1

New to R and trying to do a "simple imputation exercise using the "presidents" dataset out of RStudio. I wish to substitute "NA" for the mean value. I've tried so many combinations but am lacking the understanding of what exactly is wrong with the statement below. "The replacement has zero rows" is telling me something but I'm not sure how to fix it. Any suggestions and advise would be appreciated. Thank you!

df_pres <- data.frame(presidents)
 df_pres$y[is.na(df_pres$y)] = mean(df_pres$y, na.rm=TRUE)

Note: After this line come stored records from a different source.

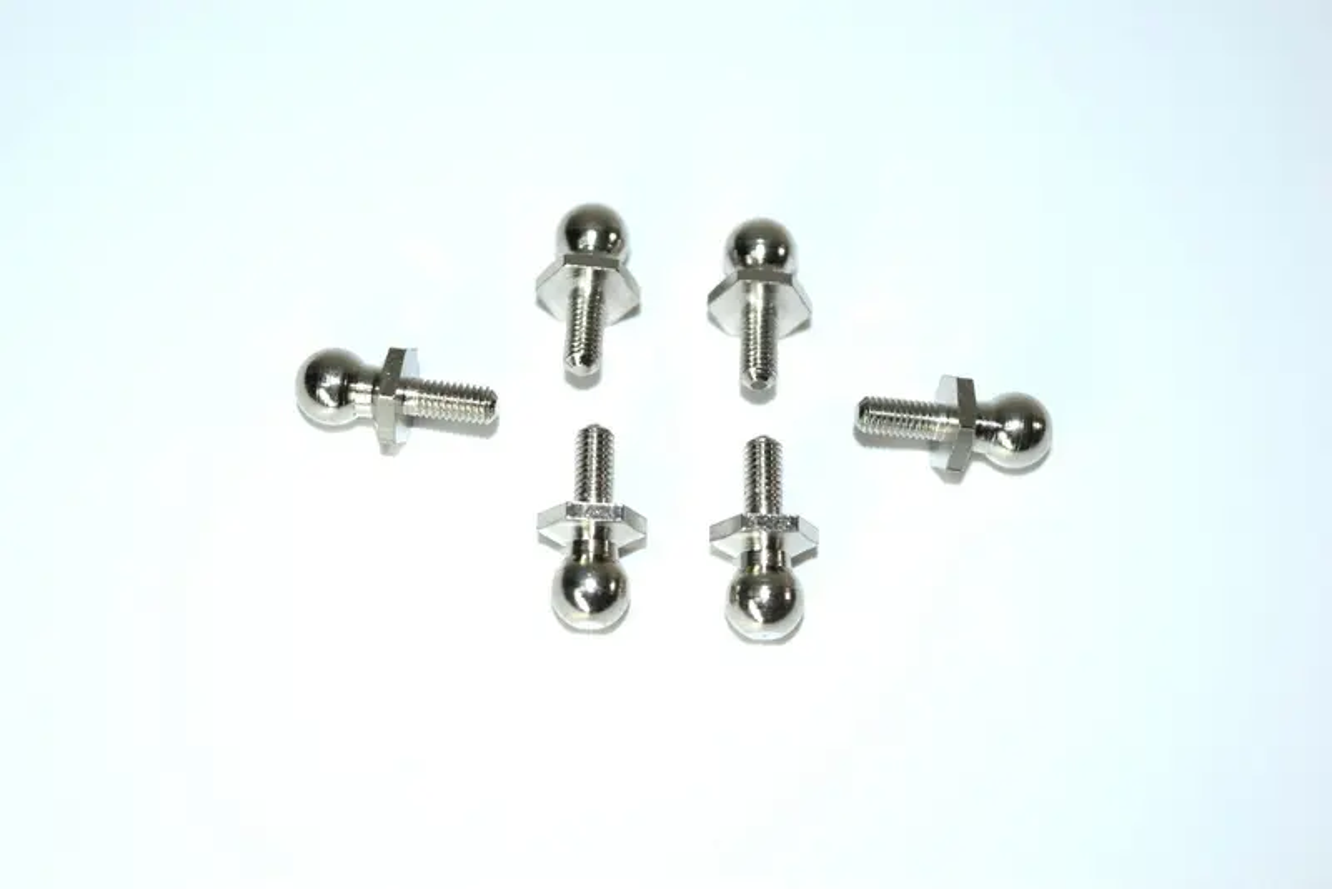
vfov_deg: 16.6
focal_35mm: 82
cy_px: 444
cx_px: 666
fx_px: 3053
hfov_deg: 24.6
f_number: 5.6
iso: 100
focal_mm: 55
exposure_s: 1/125
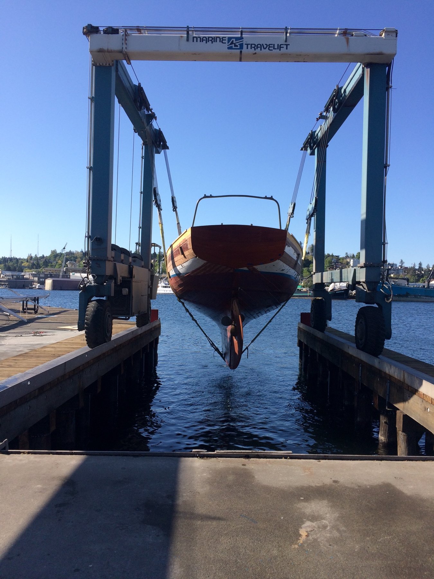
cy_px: 290
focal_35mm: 29
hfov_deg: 48.2
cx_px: 217
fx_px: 485
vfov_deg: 61.7
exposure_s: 1/1172
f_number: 2.2
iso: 32
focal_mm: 4.15
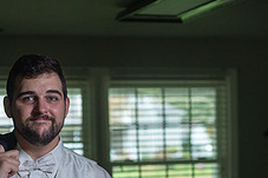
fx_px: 736
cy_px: 253
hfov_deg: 20.6
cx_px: 99
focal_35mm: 99
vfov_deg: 13.2
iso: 1000
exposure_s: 1/400
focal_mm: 50
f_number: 2.8
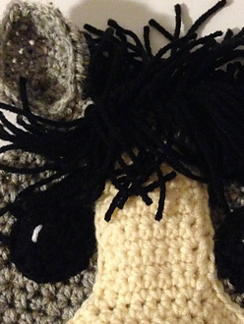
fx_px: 601
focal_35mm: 64
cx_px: 169
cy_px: 187
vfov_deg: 30.2
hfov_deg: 22.8
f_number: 2.4
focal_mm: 4.12
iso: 800
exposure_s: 1/15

Error in $<-.data.frame(*tmp*, y, value = numeric(0)) : replacement has 0 rows, data has 120 In addition: Warning message: In mean.default(df_pres$y, na.rm = TRUE) : argument is not numeric or logical: returning NA

NelsonGon
  • 13,015
  • 7
  • 27
  • 57
Scott
  • 617
  • 1
  • 5
  • 7
  • 1
    `sapply(df, function(x) ifelse(is.na(x),mean(x,na.rm=TRUE),x))` for ungrouped. You can also use packages like `tidyr`,`naniar`,`Amelia`,`mice`. I have also written up [mde](https://github.com/Nelson-Gon/mde) focused on missingness – NelsonGon May 11 '20 at 17:40
  • 1
    Does the dataset have a column `y`? Otherwise your code seems to be ok. – Jan van der Laan May 11 '20 at 17:48
  • 1
    Your code is not reproducible: for me, `data.frame(presidents)` returns a single-column frame with a column name `"presidents"`. I don't see `y`. With that, `mean(df_pres$y,na.rm=TRUE)` errs with `$ operator is invalid for atomic vectors`, not surprising. While I suspect that NelsonGon's link and suggestions should suffice, if you need or expect more help, please provide an updated sample of your data. – r2evans May 11 '20 at 17:58
  • I think the only thing that tripped you up is that you used `y` instead of `presidents`. There's no grouping here so your code should have just been `df_pres$presidents[is.na(df_pres$presidents)] = mean(df_pres$presidents, na.rm=TRUE)` – Chuck P May 11 '20 at 18:11

0 Answers0